JAKARTA, KOMPAS.com - Mantan Menteri Koordinator Bidang Ekonomi, Keuangan dan Industri (Menko Ekuin) Rizal Ramli memenuhi panggilan pemeriksaan di Komisi Pemberantasan Korupsi (KPK), Jumat (19/7/2019).
Mantan Menteri Keuangan itu rencananya diperiksa sebagai saksi dalam kasus dugaan korupsi Bantuan Likuiditas Bank Indonesia (BLBI) untuk tersangka Sjamsul Nursalim dan istrinya, Itjih Nursalim.
"Saya dipanggil KPK untuk kasus SKL (Surat Keterangan Lunas) BLBI. Saya sendiri pada saat kejadian kasus itu bukan pejabat lagi dan karena itu terjadi pada tahun 2004 pada saat pemerintahan Mbak Mega (mantan Presiden Megawati Soekarnoputri)," kata Rizal saat tiba di Gedung Merah Putih KPK, Jakarta.
Baca juga: Terdakwa Kasus BLBI Syafruddin Temenggung Dibebaskan MA, KPK Pertimbangkan PK
Rizal memperkirakan penyidik akan menggali pengetahuannya soal prosedur penerbitan SKL BLBI tersebut.
"Saya dianggap banyak mengerti, tahu prosedur dari sejak awal BLBI, KPK minta saya memberikan penjelasan.
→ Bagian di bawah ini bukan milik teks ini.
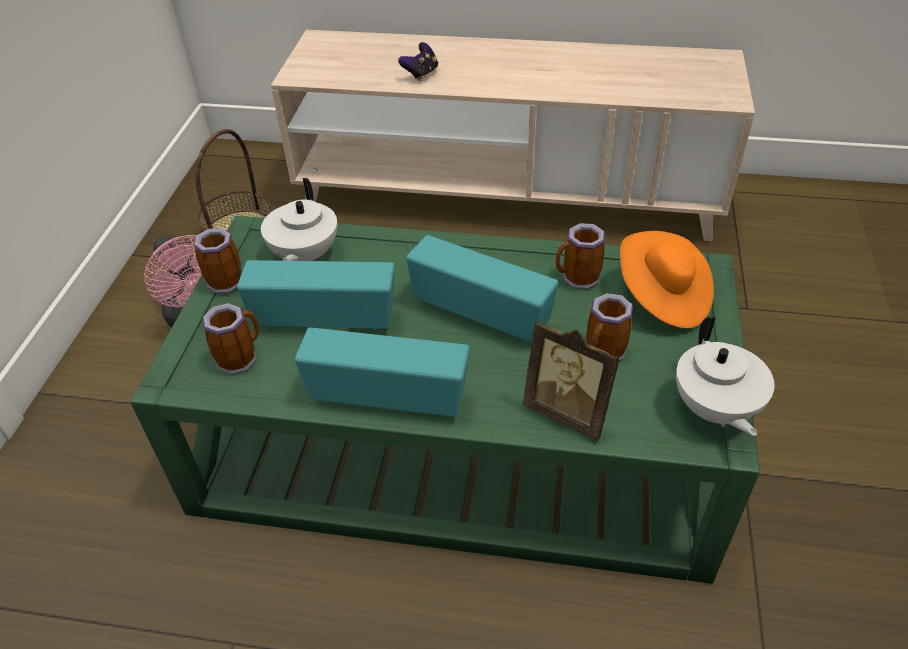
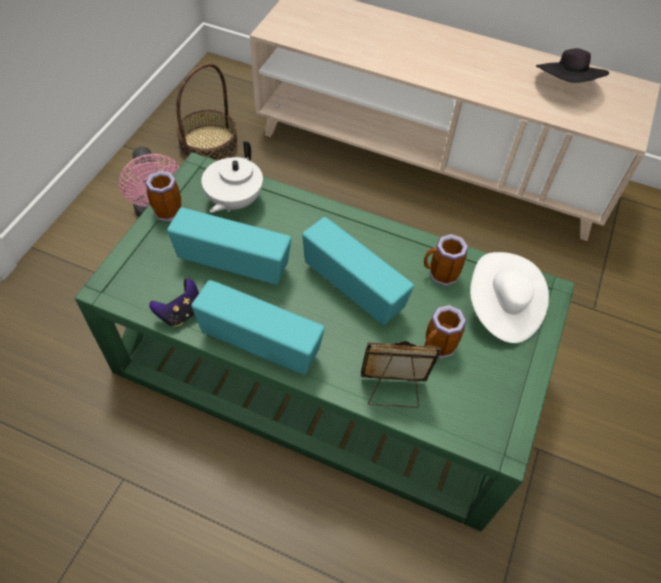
camera: 10 degrees right, 10 degrees up
(239, 357) = (161, 280): mug -> none
(421, 74) = (374, 50): game controller -> game controller (181, 313)
(569, 412) = (393, 391): picture frame -> picture frame turned 135 degrees clockwise
(645, 69) = (566, 86): none -> black hat
(662, 297) = (502, 309): orange hat -> white hat
(714, 409) = (507, 419): white teapot -> none

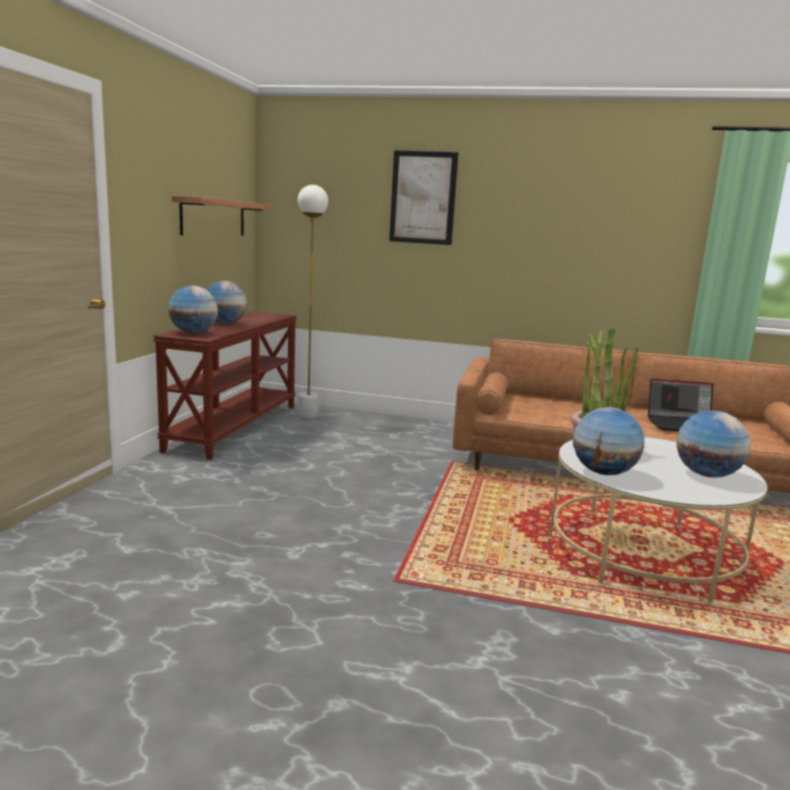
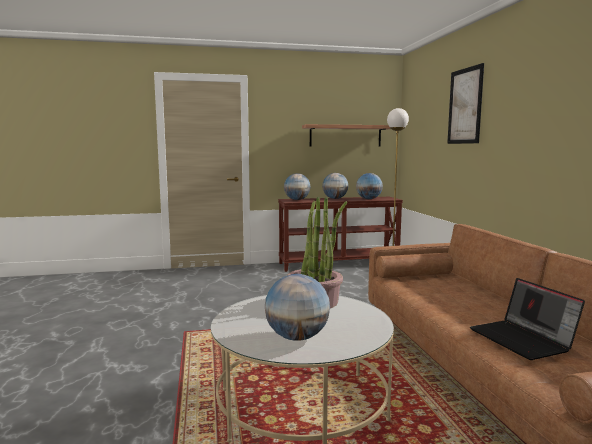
camera: 65 degrees right, 5 degrees down
(603, 473) = (252, 305): globe -> globe (368, 199)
Spesifiknya tentu nanti setelah ditanya-tanya (diperiksa) kita bisa ngobrol lagi," kata Rizal.
Dalam pengembangan kasus BLBI, KPK menjerat Sjamsul Nursalim selaku obligor Bank Dagang Nasional Indonesia (BDNI) dan istrinya Itjih Nursalim sebagai tersangka.
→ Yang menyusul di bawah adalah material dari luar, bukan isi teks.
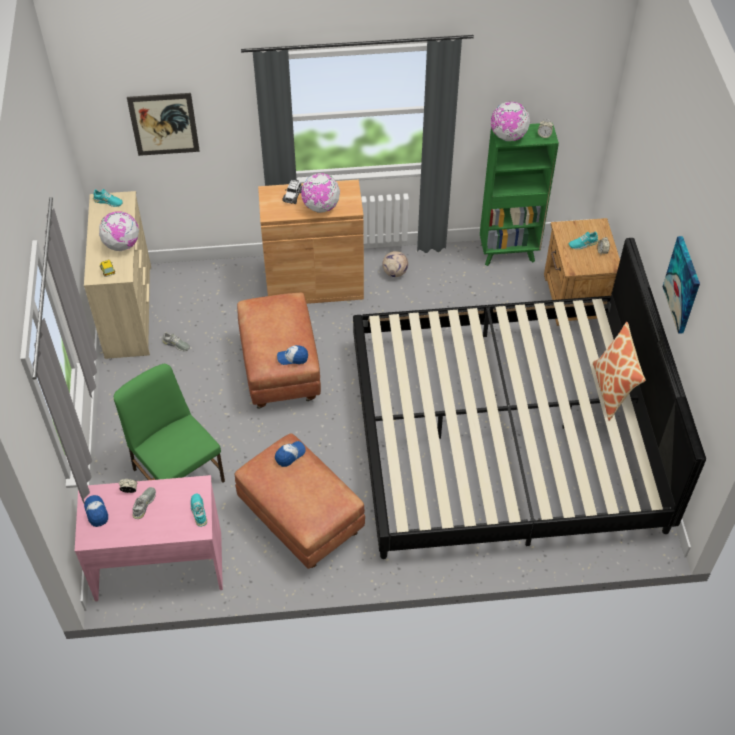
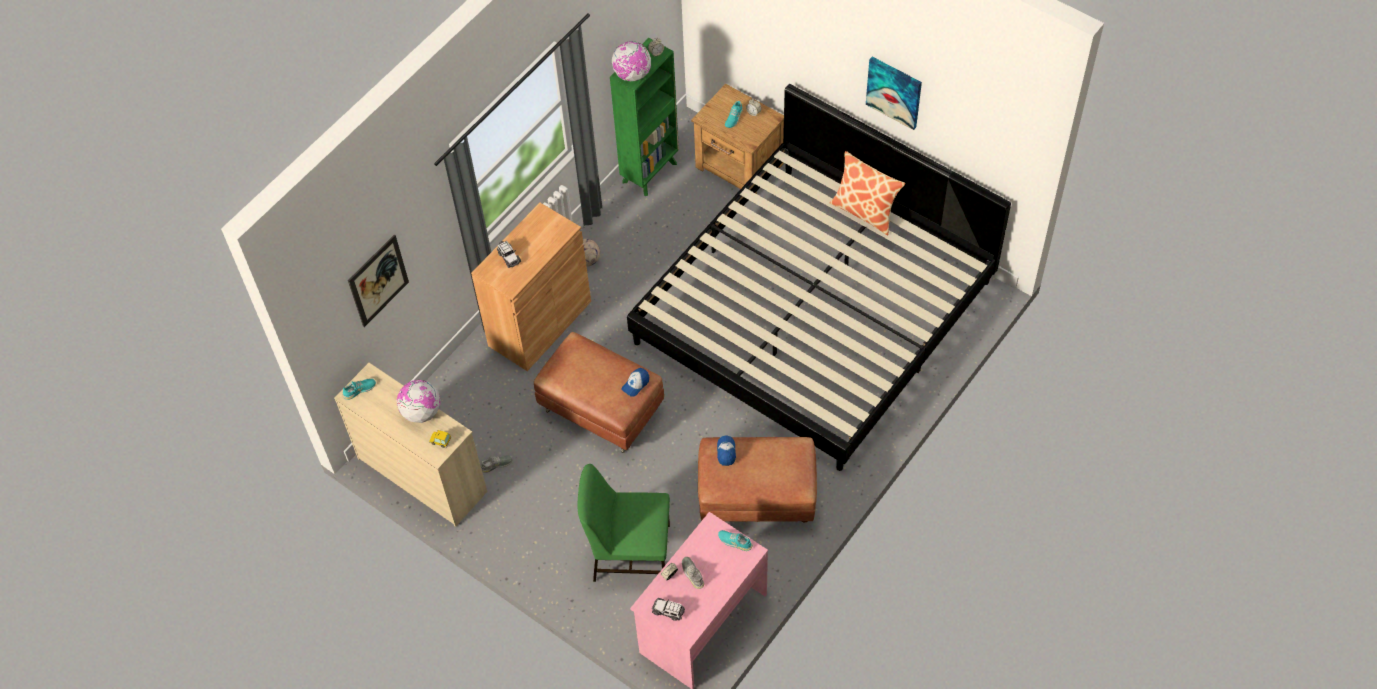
camera: 45 degrees left, 5 degrees up
(96, 512) = (668, 611): cap -> toy car
(321, 207) = (542, 248): globe -> none

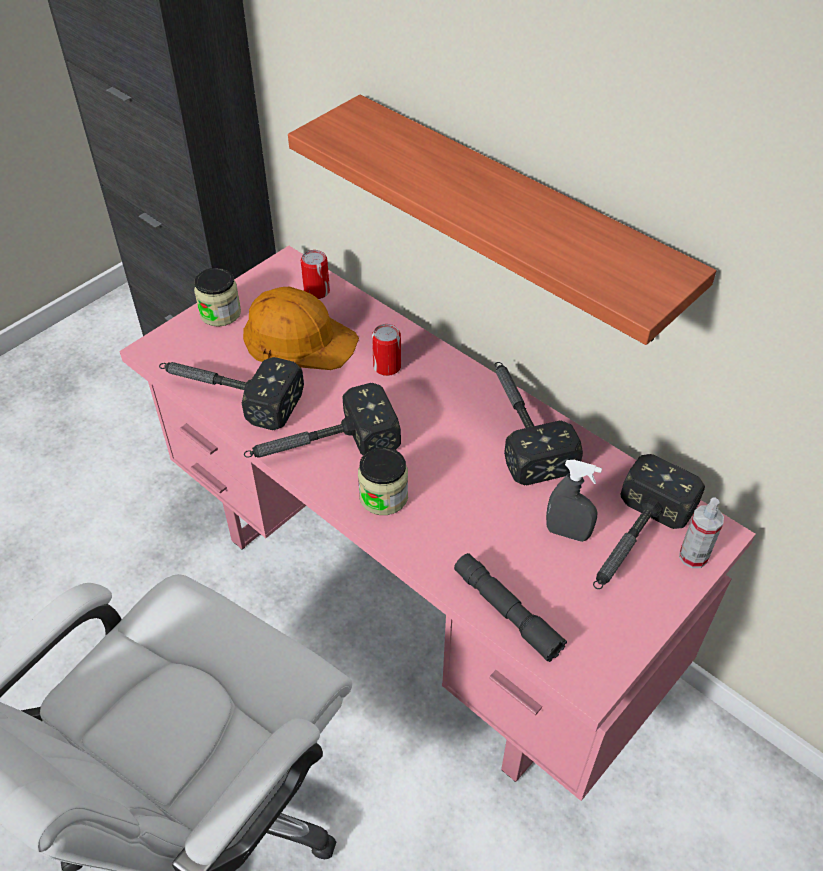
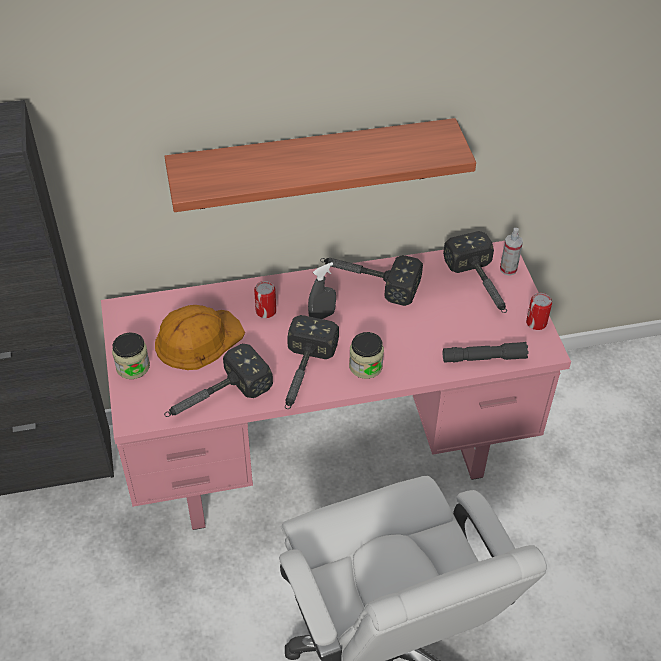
camera: 55 degrees left, 0 degrees up
(317, 291) = (163, 309): can -> can (536, 323)
(567, 533) = (455, 306): grey spray bottle -> grey spray bottle (322, 316)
Penetapan tersangka ini berdasarkan hasil pengembangan perkara mantan Kepala Badan Penyehatan Perbankan Nasional (BPPN), Syafruddin Arsyad Temenggung.
Majelis hakim dalam putusannya saat itu memandang perbuatan Syafruddin telah memperkaya Sjamsul Nursalim, selaku pemegang saham pengendali BDNI tahun 2004.
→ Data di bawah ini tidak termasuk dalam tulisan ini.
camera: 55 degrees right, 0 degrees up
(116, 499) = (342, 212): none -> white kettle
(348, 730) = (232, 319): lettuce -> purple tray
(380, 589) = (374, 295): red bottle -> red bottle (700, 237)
Syafruddin selaku Kepala BPPN melakukan penghapusan piutang BDNI kepada petani tambak yang dijamin oleh PT Dipasena Citra Darmadja (PT DCD) dan PT Wachyuni Mandira (PT WM).
Baca juga: Jumat Besok, KPK Panggil Rizal Ramli Sebagai Saksi Kasus BLBI
Selain itu, Syafruddin disebut telah menerbitkan Surat Pemenuhan Kewajiban Pemegang Saham.
Padahal, Sjamsul Nursalim belum menyelesaikan kewajibannya terhadap kesalahan (misrepresentasi) dalam menampilkan piutang BDNI kepada petambak, yang akan diserahkan kepada BPPN.
Perbuatan Syafruddin dinilai telah menghilangkan hak tagih negara terhadap Sjamsul Nursalim sebesar Rp 4,58 triliun.